Problems and tasks
A. Condense the paragraph in the guardrail patent text that begins "Another embodiment of a guardrail 62" into a short bulleted list that keeps its main facts.
B. Pick up the guardrail patent text after its final sentence and write what comes next.

Another embodiment of a guardrail 62 is disclosed in FIGS. 9 and 10. A wood plank 64 secured to the top wall 16 of the box beam 6 is provided with grooves 66 disposed across the width of the plank. The grooves 66 defines pre-positioned shear planes and areas of structural weaknesses. The groove 66 may either be disposed on the external surface of the wood plank or on an opposite surface adjacent the top wall 16. A wood plank 68 secured to the wood plank 64 and the bracket 8 is provided with a plurality of grooves 70 disposed vertically across the width of the plank. The grooves 70 define pre-positioned shear planes and areas of structural weakness. The grooves 70 may be disposed on the exterior or interior surface of the plank. The grooves 70 may also be disposed horizontally or diagonally, as generally shown at 72 and 74.
The support posts 4 may be clad with wood to provide similar benefits as the wood clad box beam. Referring to FIGS. 11A and 12A-12C, a solid piece of wood 76 is cut longitudinally into sections 78 along line 80 to permit access to the interior volume, which is hollowed out into a void of a desired shape, such as a diamond-shaped void 82 and/or rectangular void 84, as best shown in FIGS. 12A, 12B and 12C. The void may be also circular or oval in cross-section. The shape of the void may vary longitudinally, as best shown in FIG. 11B, depending on the overall shape of the post being clad. The size, shape and location of the void is configured to receive the exterior dimension and the number of sides of the metal post being clad. For example, to clad a standard “H”, “I”, “W” or “C” post supporting a guardrail, the side of the post facing away from the traffic would not be clad, in which case, the void 84 may be moved off-center so it would have three sides and the back side of the post would be exposed. The several sections 78 are held together around the post with straps (not shown) or other standard means. The exterior and interior surfaces of the sections are provided with grooves 86 and 88, respectively, to define fracture planes or areas of weakness, as best shown in FIGS. 13 and 14. The exterior grooves 86 may be designed into an architectural treatment, as best shown in FIG. 14. The steel rail component may be clad with wood in a similar manner.

Input data

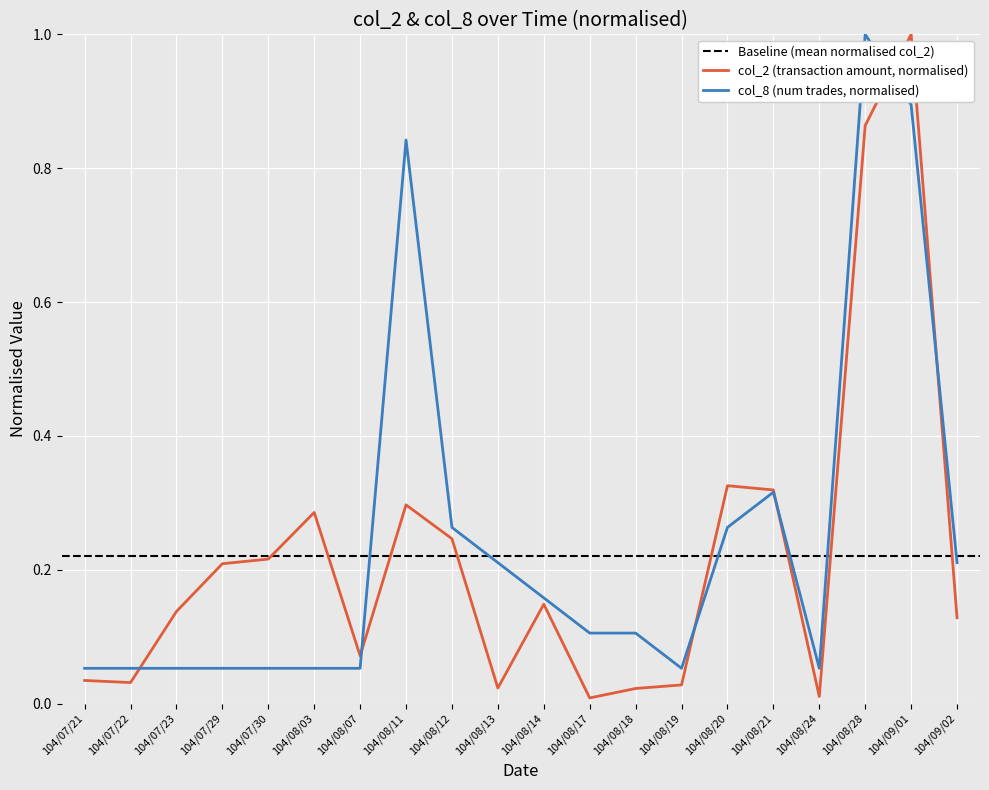

Between 104/08/03 and 104/08/18, which series saw the biggest shift?

col_2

Answers to the problems
A.
- Guardrail 62 is a further embodiment, shown in FIGS. 9 and 10.
- Wood plank 64 is secured to top wall 16 of box beam 6. It has grooves 66 across its width, on either its external surface or the surface facing top wall 16.
- Wood plank 68 is secured to plank 64 and bracket 8. It has multiple grooves 70 running vertically across its width, on its exterior or interior surface. The grooves may also run horizontally or diagonally (72 and 74).
- Both sets of grooves define pre-positioned shear planes and areas of structural weakness.

B.
Referring to FIG. 15, the post 4 is clad with inner and outer wood planks 90 and 92. Standard fastening means, such as nuts and bolts 94, are used to secure the inner wood planks 90 to the front and rear faces of the post 4. Screws or other standard means are used to secure the outer planks 92 to the inner planks 90. A layer of wax 96 or other similar material is sandwiched between the wood planks 90 and 92. A wood block 98 is used to cover the front face of the bracket 8 and is attached thereto with standard bolt and nut assembly 100 or other conventional means. The side faces of the post 4 may also be similarly clad with wood planks.
Referring to FIG. 16, the wood planks 70 may extend downwardly to cover the front face of the support bracket 8 and thereby obscure it from the roadway and provide a larger cladding profile if desired.
The cladding is intentionally not structural at or near the “breakaway” component(s) of the post in question. That is, for the sign support posts using “slip-plate”, “breakaway-bolts” or other similar devices, the cladding may or may not mask the breakaway device but the cladding itself does not contribute to either the operation and/or strength of the breakaway device. In the case of U-channel or other types of support posts which are inherently “breakaway” (do not use a specific breakaway device but rather the post material itself is designed to bend and break away when impacted), the cladding is intentionally not structural at the intended location (usually at or near the ground-line) for the post material failure point to assure the operation of the breakaway function. Frequently, there is a design concern that the post will flex or bend more than desired before activation of the breakaway function. That is, the post will bend before breaking away and thereby impose an unwanted vertical vector to the impacting vehicle in addition to causing potential for snagging the underside of the vehicle as it attempts to “pass-over” the bent post. This is addressed if the cladding is designed to be a “structural” component of the post design above or not at the physical point at the intended breakaway function. The direct result is that the post composite will deflect less on impact before activation of the breakaway function.
In addition to wood, the cladding may be made of plastic and/or other similar materials. The cladding is intentionally sacrificed upon impact of an errant vehicle or similar object. The cladding is intentionally manufactured with pre-positioned shear-planes and/or areas of weakness so as to fracture on impact and provide lubricant material to reduce friction from between the impacting vehicle and the barrier and the posts. The cladding with pre-positioned shear-planes break apart so as to not hinder the impacting vehicle's ride-down along a barrier. The cladding insulates an applied slick surface material such as, but not limited to, wax to either the inner surface of the cladding or the cladded over surface of the barrier. The cladding may be attached to the barrier in layers with or without an applied slick surface material to intermediate surface interfaces. The cladding may be of such construction and materials with inherent slick surfaces, such as but not limited to certain types of wood species and some plastics.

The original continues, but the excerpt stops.